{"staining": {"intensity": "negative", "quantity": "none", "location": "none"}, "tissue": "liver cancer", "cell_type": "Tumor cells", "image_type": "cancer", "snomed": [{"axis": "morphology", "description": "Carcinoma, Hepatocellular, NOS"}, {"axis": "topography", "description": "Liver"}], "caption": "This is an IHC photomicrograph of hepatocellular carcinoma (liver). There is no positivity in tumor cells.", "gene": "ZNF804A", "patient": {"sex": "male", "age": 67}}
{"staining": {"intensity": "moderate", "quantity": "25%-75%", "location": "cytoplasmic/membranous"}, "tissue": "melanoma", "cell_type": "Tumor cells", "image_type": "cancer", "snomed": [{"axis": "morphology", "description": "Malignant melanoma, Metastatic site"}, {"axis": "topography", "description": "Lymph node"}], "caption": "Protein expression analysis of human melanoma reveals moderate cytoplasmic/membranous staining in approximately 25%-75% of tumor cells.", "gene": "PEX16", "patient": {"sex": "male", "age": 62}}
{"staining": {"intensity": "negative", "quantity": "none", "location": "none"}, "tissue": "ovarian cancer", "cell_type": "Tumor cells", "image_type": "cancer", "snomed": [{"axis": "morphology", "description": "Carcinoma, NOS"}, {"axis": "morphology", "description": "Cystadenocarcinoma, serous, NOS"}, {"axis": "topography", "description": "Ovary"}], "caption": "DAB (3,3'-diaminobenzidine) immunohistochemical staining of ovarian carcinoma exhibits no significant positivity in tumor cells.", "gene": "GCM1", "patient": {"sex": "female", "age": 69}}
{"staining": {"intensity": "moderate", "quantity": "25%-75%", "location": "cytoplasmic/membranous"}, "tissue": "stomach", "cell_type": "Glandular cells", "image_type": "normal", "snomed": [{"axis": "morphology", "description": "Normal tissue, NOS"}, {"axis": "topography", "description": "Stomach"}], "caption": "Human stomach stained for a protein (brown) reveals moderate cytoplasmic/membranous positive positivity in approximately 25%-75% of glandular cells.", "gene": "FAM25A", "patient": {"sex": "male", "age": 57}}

______________________________

» Task to carry out:
Without any alteration, the preceding material should be retyped in full.

» Solution to this problem:
{"staining": {"intensity": "negative", "quantity": "none", "location": "none"}, "tissue": "liver cancer", "cell_type": "Tumor cells", "image_type": "cancer", "snomed": [{"axis": "morphology", "description": "Carcinoma, Hepatocellular, NOS"}, {"axis": "topography", "description": "Liver"}], "caption": "This is an IHC photomicrograph of hepatocellular carcinoma (liver). There is no positivity in tumor cells.", "gene": "ZNF804A", "patient": {"sex": "male", "age": 67}}
{"staining": {"intensity": "moderate", "quantity": "25%-75%", "location": "cytoplasmic/membranous"}, "tissue": "melanoma", "cell_type": "Tumor cells", "image_type": "cancer", "snomed": [{"axis": "morphology", "description": "Malignant melanoma, Metastatic site"}, {"axis": "topography", "description": "Lymph node"}], "caption": "Protein expression analysis of human melanoma reveals moderate cytoplasmic/membranous staining in approximately 25%-75% of tumor cells.", "gene": "PEX16", "patient": {"sex": "male", "age": 62}}
{"staining": {"intensity": "negative", "quantity": "none", "location": "none"}, "tissue": "ovarian cancer", "cell_type": "Tumor cells", "image_type": "cancer", "snomed": [{"axis": "morphology", "description": "Carcinoma, NOS"}, {"axis": "morphology", "description": "Cystadenocarcinoma, serous, NOS"}, {"axis": "topography", "description": "Ovary"}], "caption": "DAB (3,3'-diaminobenzidine) immunohistochemical staining of ovarian carcinoma exhibits no significant positivity in tumor cells.", "gene": "GCM1", "patient": {"sex": "female", "age": 69}}
{"staining": {"intensity": "moderate", "quantity": "25%-75%", "location": "cytoplasmic/membranous"}, "tissue": "stomach", "cell_type": "Glandular cells", "image_type": "normal", "snomed": [{"axis": "morphology", "description": "Normal tissue, NOS"}, {"axis": "topography", "description": "Stomach"}], "caption": "Human stomach stained for a protein (brown) reveals moderate cytoplasmic/membranous positive positivity in approximately 25%-75% of glandular cells.", "gene": "FAM25A", "patient": {"sex": "male", "age": 57}}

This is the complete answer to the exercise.